From the entries below, return every line that includes the word "changes".
· · · · · · ·
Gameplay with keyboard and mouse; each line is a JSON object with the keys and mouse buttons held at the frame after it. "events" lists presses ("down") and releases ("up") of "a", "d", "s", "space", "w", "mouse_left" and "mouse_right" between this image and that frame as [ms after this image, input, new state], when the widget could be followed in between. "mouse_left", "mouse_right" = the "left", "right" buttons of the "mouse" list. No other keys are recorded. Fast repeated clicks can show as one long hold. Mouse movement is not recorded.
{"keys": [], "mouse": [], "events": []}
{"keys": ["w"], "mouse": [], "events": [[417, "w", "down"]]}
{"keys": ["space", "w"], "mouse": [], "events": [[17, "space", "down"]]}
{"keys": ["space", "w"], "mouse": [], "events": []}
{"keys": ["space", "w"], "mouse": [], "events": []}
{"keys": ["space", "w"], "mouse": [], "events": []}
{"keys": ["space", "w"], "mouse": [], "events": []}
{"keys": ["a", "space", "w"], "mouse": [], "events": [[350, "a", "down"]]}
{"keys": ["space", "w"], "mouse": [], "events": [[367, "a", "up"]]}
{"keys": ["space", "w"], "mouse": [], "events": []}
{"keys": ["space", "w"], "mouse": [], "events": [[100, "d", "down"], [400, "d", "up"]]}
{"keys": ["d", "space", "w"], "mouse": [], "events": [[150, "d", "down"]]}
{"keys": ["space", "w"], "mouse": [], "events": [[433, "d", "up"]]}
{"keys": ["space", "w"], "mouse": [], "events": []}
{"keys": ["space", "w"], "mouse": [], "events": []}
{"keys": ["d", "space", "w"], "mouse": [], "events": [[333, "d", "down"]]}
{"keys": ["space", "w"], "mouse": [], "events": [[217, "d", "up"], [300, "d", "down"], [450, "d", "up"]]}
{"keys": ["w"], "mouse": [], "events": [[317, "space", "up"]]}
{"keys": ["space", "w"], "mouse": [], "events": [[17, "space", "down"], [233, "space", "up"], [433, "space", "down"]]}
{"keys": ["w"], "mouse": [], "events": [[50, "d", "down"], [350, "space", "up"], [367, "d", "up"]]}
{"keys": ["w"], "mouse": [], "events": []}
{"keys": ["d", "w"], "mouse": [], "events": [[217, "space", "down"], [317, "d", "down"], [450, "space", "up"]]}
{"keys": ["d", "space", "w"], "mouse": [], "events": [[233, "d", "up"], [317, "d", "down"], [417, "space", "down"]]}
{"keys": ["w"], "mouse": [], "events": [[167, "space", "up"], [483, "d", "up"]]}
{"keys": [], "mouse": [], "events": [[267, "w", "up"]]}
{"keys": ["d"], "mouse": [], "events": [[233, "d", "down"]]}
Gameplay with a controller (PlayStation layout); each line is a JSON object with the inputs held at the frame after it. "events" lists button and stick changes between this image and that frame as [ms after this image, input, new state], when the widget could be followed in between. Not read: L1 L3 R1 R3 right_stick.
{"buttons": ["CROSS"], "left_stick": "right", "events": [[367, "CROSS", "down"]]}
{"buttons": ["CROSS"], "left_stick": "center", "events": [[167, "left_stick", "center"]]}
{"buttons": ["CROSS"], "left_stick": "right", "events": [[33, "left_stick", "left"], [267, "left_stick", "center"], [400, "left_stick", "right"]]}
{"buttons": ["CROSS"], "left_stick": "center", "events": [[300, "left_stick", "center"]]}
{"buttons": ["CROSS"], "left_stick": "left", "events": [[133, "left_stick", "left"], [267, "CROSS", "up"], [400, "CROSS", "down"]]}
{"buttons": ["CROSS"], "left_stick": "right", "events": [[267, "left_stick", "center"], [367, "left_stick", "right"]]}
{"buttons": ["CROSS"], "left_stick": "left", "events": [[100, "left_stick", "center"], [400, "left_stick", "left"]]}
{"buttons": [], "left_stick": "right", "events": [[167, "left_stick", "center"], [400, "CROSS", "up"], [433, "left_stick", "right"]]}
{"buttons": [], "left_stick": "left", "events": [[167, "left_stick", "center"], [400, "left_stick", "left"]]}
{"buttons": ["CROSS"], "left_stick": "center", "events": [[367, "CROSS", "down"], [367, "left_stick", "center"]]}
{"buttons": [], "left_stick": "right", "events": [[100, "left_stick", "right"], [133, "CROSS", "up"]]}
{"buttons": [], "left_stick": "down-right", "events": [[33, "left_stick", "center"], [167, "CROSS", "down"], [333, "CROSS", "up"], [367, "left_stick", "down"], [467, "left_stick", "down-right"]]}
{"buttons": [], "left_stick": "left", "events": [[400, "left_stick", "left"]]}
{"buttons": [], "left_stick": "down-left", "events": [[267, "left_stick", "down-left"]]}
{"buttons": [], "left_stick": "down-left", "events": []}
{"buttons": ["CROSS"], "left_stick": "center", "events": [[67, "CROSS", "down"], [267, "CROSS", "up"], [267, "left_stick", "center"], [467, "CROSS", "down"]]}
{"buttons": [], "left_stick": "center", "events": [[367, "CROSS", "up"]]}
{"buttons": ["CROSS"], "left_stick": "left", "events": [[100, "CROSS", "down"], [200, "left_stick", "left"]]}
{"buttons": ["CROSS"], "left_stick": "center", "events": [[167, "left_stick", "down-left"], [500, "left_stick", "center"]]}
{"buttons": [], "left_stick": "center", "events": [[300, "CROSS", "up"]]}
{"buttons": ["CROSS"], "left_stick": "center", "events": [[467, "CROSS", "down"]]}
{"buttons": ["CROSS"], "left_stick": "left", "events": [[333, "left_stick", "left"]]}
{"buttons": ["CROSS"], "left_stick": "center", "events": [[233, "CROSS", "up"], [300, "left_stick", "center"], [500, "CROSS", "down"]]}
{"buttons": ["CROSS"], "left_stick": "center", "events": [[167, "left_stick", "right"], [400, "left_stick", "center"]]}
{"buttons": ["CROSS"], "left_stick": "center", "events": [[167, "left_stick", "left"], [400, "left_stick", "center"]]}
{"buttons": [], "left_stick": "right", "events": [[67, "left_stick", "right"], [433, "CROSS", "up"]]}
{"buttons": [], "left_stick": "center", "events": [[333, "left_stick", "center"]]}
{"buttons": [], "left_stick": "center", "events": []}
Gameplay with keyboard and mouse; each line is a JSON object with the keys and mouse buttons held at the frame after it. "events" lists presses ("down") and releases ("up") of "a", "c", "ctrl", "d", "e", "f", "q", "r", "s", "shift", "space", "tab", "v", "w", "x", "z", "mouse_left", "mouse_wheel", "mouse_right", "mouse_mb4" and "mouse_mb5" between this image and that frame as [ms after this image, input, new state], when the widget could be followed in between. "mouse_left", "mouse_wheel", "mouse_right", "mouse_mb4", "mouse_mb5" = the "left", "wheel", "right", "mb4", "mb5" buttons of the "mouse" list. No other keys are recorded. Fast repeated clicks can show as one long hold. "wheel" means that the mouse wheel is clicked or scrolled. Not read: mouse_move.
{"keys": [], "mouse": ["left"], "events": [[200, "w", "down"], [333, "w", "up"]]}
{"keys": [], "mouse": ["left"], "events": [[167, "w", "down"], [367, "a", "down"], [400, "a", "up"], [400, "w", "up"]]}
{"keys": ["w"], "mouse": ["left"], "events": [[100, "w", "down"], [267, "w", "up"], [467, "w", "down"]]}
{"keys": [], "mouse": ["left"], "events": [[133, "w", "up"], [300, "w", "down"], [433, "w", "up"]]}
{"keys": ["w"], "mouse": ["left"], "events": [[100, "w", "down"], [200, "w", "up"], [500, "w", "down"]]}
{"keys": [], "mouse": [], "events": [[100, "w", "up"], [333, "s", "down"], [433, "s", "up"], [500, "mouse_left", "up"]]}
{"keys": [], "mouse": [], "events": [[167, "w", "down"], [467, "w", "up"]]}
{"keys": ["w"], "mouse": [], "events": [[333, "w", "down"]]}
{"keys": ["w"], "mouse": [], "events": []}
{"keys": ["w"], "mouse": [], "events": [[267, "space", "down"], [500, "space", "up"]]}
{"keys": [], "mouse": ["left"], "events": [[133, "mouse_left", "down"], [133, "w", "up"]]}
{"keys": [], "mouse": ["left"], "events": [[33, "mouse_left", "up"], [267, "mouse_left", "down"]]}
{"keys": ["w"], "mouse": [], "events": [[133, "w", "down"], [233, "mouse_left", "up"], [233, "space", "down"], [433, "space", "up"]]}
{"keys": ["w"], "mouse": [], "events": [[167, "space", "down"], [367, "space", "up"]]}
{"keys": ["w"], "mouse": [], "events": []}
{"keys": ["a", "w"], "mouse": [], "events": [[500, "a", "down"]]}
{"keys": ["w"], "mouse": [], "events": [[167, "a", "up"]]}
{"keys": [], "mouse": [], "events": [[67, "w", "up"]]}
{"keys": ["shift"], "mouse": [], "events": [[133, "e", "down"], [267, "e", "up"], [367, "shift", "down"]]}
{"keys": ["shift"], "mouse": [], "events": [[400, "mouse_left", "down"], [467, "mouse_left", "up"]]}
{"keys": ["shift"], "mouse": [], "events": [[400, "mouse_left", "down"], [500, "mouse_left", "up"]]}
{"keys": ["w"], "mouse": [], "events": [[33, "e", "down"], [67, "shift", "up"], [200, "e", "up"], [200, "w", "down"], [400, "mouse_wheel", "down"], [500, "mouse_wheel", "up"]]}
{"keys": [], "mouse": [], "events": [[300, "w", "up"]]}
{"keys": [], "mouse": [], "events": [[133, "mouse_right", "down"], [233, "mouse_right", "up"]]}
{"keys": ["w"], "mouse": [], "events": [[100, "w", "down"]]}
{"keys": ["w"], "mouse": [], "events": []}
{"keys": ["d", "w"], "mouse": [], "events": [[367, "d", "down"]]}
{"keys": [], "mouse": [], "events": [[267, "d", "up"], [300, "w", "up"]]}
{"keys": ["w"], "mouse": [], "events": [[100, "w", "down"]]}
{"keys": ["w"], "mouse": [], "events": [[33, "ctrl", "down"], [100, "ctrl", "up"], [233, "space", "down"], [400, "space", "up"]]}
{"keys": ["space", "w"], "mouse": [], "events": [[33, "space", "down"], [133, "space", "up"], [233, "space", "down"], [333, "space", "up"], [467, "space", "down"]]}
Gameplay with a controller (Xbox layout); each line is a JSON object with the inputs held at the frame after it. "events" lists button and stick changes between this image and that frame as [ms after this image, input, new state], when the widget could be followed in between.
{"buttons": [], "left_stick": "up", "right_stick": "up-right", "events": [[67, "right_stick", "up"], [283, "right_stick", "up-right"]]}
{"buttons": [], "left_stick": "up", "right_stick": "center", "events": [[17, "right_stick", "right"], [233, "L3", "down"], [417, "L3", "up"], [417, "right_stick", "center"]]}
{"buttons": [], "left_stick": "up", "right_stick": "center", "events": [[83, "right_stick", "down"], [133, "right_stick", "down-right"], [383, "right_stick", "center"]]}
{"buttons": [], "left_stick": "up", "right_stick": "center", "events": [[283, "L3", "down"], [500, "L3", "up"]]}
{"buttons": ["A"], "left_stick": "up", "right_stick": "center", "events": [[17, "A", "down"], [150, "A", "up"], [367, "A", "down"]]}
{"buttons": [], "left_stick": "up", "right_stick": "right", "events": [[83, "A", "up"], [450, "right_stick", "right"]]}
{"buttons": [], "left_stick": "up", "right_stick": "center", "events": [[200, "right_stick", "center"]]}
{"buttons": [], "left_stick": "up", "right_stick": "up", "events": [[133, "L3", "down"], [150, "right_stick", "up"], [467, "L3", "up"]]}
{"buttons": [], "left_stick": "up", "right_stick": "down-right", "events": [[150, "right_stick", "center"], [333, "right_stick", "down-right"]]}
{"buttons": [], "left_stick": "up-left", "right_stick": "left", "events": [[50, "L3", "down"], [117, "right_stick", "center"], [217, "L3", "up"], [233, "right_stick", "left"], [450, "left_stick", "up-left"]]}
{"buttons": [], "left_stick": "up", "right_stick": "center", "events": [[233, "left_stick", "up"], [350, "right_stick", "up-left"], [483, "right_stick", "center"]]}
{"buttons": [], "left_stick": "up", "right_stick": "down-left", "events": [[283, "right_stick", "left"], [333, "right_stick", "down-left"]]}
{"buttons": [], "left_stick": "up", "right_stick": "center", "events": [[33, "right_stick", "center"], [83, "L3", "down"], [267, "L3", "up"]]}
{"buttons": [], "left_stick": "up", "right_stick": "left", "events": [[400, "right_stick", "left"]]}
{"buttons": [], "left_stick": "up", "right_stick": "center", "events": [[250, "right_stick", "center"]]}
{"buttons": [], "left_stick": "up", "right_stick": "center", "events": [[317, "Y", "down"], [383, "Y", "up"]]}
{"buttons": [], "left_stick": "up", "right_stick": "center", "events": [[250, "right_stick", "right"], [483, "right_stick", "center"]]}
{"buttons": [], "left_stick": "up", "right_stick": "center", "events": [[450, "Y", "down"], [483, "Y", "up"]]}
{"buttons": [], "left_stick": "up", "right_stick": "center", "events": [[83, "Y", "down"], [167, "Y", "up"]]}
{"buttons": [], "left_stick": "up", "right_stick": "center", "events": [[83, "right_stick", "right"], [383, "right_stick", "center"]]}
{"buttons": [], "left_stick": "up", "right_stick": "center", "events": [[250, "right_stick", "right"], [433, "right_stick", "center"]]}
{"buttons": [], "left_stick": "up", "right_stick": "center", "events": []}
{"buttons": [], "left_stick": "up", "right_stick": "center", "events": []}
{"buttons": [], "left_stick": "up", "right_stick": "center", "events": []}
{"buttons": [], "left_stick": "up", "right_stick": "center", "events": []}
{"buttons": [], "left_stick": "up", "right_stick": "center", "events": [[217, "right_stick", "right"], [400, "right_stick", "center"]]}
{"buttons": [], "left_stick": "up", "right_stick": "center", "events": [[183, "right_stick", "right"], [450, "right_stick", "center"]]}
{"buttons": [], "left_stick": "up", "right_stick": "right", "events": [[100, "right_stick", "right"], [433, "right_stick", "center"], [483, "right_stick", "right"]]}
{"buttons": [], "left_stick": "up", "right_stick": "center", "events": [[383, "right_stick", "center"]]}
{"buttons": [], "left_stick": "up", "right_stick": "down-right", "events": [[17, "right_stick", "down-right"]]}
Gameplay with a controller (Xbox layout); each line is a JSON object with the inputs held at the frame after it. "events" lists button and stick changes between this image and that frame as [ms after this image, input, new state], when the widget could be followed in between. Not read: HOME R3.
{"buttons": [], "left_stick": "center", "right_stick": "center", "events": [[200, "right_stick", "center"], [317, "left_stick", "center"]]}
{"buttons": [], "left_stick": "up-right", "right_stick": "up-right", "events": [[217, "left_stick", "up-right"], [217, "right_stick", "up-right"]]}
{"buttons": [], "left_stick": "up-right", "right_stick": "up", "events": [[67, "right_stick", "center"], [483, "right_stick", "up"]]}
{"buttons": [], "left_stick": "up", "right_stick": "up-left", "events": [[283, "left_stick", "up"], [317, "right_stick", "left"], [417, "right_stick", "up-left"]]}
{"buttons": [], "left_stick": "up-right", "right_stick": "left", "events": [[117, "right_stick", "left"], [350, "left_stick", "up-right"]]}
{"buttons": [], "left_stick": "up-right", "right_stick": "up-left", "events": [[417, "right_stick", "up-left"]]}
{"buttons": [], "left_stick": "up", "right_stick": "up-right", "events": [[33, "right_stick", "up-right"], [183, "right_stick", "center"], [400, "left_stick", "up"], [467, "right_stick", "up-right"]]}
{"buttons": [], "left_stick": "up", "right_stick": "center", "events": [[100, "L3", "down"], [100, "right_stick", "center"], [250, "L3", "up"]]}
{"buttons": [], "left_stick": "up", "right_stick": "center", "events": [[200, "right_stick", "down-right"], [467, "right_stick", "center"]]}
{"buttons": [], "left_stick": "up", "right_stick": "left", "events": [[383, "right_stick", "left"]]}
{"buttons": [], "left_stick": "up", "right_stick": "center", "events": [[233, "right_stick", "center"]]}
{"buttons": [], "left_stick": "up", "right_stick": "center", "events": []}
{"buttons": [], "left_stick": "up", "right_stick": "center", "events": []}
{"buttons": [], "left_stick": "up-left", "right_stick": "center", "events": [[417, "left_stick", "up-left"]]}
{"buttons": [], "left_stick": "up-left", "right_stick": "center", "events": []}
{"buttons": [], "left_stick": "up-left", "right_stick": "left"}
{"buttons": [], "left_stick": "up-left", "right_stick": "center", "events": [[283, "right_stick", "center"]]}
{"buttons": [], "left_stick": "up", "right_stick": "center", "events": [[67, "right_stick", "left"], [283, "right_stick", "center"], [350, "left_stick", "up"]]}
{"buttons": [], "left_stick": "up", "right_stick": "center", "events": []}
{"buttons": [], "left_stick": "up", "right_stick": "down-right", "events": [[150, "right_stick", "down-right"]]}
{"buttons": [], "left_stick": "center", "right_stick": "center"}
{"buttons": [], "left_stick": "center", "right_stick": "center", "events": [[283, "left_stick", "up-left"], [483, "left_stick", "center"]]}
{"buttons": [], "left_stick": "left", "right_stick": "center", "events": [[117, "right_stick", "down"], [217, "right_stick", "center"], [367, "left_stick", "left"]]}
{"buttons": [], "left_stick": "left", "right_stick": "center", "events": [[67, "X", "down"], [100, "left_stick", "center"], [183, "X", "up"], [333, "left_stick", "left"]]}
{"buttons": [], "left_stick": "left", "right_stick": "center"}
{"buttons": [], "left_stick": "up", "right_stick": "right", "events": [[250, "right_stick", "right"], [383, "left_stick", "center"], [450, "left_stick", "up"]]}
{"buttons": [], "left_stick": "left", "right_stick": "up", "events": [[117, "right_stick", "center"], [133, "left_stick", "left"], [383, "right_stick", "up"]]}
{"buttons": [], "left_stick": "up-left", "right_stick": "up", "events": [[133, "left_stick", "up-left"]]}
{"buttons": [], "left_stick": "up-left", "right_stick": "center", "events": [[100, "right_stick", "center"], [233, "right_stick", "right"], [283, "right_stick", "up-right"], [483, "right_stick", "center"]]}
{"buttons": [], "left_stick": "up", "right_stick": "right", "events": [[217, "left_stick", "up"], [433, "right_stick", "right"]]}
· · · · · · ·
### Solution to the exercise
Gameplay with a controller (PlayStation layout); each line is a JSON object with the inputs held at the frame after it. "events" lists button and stick changes between this image and that frame as [ms after this image, input, new state], when the widget could be followed in between. Not read: L1 L3 R1 R3 right_stick.
Gameplay with a controller (Xbox layout); each line is a JSON object with the inputs held at the frame after it. "events" lists button and stick changes between this image and that frame as [ms after this image, input, new state], when the widget could be followed in between.
Gameplay with a controller (Xbox layout); each line is a JSON object with the inputs held at the frame after it. "events" lists button and stick changes between this image and that frame as [ms after this image, input, new state], when the widget could be followed in between. Not read: HOME R3.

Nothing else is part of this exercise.